The practical conclusion of this Decent Work Survey, therefore, is that not the making of new laws, but the implementation of the existing laws is the most urgent task ahead. Governments need to free resources and upgrade their manpower for monitoring and upholding these laws. With the efforts of ILO and by promotion of labour rights through trade agreements (GSP & GSP-Plus schemes), developing countries have enacted necessary legislation that is similar. However, there is a greater divergence and chasm in terms of enforcement, which therefore needs more attention.


National WageIndicator websites feature Decent Work Checks since 2009, enabling the public to permanently consult applicable labour law, per legal issue. The international comparison presented in the current global Decent Work Check review 2015 moreover allows the public to detect the legal issues where their country still lags behind.

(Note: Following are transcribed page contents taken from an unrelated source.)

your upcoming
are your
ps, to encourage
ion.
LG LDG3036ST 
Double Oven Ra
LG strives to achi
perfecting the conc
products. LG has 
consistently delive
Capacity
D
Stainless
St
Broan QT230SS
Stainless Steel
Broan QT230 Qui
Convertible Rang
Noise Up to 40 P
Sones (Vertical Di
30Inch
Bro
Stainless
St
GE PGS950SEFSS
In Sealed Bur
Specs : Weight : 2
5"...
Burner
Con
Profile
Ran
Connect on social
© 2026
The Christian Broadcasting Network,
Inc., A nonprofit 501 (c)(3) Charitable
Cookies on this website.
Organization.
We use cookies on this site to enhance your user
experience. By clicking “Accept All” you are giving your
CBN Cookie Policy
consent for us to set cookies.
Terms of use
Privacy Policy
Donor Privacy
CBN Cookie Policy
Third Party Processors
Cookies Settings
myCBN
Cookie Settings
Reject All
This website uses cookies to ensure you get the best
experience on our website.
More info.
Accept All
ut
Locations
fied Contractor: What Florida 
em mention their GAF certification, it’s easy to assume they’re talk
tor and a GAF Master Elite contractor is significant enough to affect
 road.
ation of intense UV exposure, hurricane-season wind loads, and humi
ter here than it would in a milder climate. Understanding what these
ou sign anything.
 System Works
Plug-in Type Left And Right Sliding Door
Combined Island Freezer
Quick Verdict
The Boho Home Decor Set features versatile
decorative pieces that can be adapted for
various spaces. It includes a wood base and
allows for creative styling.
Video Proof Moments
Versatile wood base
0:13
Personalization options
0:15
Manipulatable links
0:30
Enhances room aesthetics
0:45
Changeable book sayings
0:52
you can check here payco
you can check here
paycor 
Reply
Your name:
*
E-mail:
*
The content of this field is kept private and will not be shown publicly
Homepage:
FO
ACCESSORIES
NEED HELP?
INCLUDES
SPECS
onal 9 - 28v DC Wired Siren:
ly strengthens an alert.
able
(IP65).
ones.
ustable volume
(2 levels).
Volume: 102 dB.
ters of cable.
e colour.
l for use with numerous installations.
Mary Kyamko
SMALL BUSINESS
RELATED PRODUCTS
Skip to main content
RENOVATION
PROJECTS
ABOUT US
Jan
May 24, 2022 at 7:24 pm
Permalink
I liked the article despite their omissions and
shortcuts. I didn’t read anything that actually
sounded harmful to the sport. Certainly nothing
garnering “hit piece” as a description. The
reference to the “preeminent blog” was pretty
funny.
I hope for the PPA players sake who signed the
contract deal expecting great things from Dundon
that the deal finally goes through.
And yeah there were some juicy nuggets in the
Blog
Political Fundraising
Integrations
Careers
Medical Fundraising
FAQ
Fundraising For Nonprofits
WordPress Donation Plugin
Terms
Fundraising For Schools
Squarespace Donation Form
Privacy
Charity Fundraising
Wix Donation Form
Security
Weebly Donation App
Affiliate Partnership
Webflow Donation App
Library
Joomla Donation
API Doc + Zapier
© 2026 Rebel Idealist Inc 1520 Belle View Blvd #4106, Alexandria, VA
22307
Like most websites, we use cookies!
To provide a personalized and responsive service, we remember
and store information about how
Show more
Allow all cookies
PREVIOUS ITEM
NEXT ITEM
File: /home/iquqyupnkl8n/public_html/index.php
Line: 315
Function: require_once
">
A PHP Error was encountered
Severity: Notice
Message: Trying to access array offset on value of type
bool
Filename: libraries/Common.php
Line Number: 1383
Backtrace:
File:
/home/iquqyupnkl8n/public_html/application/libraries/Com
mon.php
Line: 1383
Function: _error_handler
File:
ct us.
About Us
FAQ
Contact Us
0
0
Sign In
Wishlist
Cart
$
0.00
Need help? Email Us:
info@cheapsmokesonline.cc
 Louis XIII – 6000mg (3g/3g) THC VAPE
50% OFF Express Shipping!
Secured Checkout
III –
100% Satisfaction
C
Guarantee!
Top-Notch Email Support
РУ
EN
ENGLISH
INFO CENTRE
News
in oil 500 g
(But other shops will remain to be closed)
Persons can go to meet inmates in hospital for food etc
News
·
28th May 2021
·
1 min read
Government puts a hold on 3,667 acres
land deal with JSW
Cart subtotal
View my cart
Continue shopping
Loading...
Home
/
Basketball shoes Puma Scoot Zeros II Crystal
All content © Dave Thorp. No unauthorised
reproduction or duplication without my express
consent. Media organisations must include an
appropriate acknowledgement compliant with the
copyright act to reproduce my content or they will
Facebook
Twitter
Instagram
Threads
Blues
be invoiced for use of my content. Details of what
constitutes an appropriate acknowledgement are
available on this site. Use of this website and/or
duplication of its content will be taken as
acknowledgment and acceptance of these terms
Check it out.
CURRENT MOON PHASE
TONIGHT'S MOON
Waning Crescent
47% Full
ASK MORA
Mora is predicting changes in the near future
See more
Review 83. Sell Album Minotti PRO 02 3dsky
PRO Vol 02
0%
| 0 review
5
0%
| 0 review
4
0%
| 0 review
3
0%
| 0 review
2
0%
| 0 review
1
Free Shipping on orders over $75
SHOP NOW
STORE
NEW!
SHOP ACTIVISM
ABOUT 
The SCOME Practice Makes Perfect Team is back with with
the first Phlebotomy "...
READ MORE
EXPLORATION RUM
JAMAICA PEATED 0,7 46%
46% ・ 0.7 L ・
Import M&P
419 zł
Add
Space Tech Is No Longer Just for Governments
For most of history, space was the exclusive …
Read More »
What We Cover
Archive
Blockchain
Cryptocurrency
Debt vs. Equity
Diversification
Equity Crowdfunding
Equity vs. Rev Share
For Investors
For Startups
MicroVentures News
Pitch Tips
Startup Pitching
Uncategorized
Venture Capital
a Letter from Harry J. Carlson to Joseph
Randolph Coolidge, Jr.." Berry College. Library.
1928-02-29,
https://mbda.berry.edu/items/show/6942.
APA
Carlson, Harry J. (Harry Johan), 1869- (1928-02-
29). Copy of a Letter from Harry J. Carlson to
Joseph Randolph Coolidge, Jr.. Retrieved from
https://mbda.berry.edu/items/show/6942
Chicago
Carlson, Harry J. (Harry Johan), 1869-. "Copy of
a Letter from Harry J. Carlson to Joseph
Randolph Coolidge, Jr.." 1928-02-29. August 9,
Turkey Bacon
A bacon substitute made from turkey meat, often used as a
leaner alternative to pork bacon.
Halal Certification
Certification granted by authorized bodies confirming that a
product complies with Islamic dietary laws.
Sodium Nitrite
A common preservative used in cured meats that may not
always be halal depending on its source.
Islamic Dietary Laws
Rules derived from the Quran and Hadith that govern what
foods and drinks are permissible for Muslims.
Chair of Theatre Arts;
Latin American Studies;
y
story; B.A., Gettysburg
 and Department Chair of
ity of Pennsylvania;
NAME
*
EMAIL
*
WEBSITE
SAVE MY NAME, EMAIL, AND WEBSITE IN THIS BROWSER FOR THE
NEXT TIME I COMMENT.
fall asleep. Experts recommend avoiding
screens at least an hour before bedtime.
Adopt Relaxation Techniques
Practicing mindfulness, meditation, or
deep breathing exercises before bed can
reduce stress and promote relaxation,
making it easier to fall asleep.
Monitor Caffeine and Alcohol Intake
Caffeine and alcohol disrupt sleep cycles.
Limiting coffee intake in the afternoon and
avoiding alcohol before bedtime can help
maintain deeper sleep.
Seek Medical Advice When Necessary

About the WageIndicator Foundation

The WageIndicator Foundation was initiated in 2001 to contribute to a more transparent labour market for workers and employers. The WageIndicator Foundation collects, compares and shares labour market information through (online & offline) surveys and desk research. It serves as a freely accessible online library for wage information, labour law and career advice. The WageIndicator Foundation is assisted by world-renowned universities, trade unions and employers’ organisations and currently operates in over 80 countries. Its international staff consists of some 100 specialists worldwide. The WageIndicator Foundation is a global organization reaching millions on a monthly basis.